This month, five rural Alaska schools squared off in a virtual engineering competition run by Lego and GCI.
It was a big learning experience for everyone – but especially, for the squad from Unalaska.
They were competing for the first time, and they brought some unique strengths to the table.
At 8:30 on a Saturday morning, most teenage boys are still asleep. Even if they’re not, they probably aren’t playing with Legos.
But here in Unalaska, five junior high boys are gathered in the public library. They’ve got a motorized truck they built out of Legos, and a giant game board.
“Well, the theme is Nature’s Fury,” Brian Conwell, the captain of the Unalaska Raiders robotics team, said. “So all this, relates to natural disasters and stuff.”
They’re part of a national Lego league that’s meant to get kids interested in engineering.
Unalaska and other schools are going to compete today to see who designed the best robot. They’ve all got the same course to test them out on. It looks like a town hit by a big disaster.
The Unalaska Raiders practice driving their robot on it. They try to pick up two Lego pets and take them to the safe house where their owner is waiting.
“OH! Awwww. The person’s not in though,” they say, with the whirring of the robot’s engine in the background.
The truck shoves the pets into the house, but pushes so hard the human owner pops out – not good.
Johnny Khongsuk and Kennan Jordan go over to their computer to see if they can work out the kinks in the program.
Getting the robot to do the basics was harder than they thought, Kennan says.
KJ: “With ours, uh, forward is backward and backward is forward.”
LR: “How did that happen?”
KJ: “Uh, I think we reversed the motors by accident.”
Solving problems is a big part of Lego league – especially for teams in rural Alaska.
Big Lake, Holy Cross, McGrath, Valdez and Unalaska are all too far-flung to travel to a Lego meet. So GCI is hosting a videoconference for them today. And GCI employees are serving as judges.
They interview each team, to start, and they ask some pretty tough questions about establishing goals.
Judge: “I’m curious if you can tell me, did you have fun doing this?”
UR: “So much, a lot of it.”
Judge: “Did you look forward to doing it?”
Judge “You would definitely do it again?”
Judge: “It looks like you guys did have fun doing it.”
That actually counts for a lot.
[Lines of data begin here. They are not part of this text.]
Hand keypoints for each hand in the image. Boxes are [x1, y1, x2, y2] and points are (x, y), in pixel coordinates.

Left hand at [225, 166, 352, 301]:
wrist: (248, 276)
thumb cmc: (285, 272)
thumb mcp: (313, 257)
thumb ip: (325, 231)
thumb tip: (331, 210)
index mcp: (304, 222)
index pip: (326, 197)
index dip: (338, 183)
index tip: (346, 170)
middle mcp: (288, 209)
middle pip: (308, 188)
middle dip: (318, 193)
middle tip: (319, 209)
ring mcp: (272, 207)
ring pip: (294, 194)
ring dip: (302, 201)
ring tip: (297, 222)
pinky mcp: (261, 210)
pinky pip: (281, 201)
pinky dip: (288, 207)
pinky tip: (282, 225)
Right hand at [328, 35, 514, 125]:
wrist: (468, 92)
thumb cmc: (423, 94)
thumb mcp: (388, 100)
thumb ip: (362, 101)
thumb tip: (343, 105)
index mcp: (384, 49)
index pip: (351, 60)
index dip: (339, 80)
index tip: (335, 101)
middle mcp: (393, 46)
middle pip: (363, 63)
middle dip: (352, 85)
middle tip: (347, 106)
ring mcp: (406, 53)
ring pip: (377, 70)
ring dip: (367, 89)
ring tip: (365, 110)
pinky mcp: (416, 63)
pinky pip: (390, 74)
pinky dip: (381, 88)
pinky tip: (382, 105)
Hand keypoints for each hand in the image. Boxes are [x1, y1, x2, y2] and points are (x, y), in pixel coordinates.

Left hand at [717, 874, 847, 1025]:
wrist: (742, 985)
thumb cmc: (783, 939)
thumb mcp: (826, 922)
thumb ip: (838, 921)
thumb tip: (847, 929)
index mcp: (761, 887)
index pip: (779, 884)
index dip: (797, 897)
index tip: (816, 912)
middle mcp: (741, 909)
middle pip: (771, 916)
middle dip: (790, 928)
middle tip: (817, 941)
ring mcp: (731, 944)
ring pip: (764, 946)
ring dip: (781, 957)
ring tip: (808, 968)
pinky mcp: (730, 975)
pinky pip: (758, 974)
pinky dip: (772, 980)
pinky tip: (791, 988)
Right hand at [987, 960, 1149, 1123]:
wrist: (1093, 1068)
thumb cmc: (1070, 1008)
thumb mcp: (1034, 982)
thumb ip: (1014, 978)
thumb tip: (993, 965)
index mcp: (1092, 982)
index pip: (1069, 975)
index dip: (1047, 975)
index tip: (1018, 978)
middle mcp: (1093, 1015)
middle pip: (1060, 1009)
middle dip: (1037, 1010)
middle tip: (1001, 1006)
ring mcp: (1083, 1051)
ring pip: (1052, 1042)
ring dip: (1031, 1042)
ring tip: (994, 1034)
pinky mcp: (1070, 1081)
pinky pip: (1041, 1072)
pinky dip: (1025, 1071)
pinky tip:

Part of the challenge here is to manage a project, and still be creative.
The Unalaska Raiders think they’ve got that part covered. They have to present a research project on natural disasters – their topic was tsunamis. But to get the message across, they picked a nontraditional medium.
Jonathan Le jumps into a rap about emergency alert systems.
JL: “Waves are crashing by the shore, I can’t handle this no more. There’s this thing on its way. Better run, or else you’ll pay. That thing is a tsunami and I can’t find my mommy. Gotta send this text real fast, so this town will forever last.”
After the presentations are wrapped up, it’s finally time for the competition – Unalaska and Valdez are up first. A volunteer referee appears on-screen in a headset and striped jersey.
Referee: “Alright! Then we are ready to go in five, four, three, two, one – LEGO!”
JK: “Uh! Do it again!”
The Raiders try over and over to knock down a stack of blue pins that are supposed to be a tsunami. But the pins don’t budge. Soon enough – time is up and the referee counts up their points.
“Unfortunately, you guys had a score of zero this match,” the referee said.
The team is disappointed.
But when the next match starts, they focus on tasks they know the robot can accomplish. And after each race, their score inches up. At the end of the day, Unalaska doesn’t have the most points. That honor goes to Valdez.
But it wasn’t just about high scores. The judges recognize teams that were strong in the fundamentals, like teamwork.
“Also in problem solving and fixing problems, and that goes to Unalaska,” the judge said.
The Raiders are pretty proud, but they know they’ve got more work ahead to do – new programs to write, and bugs to fix.
But it can wait. After driving robots for four hours, it’s time to put aside childish things, and take a nap.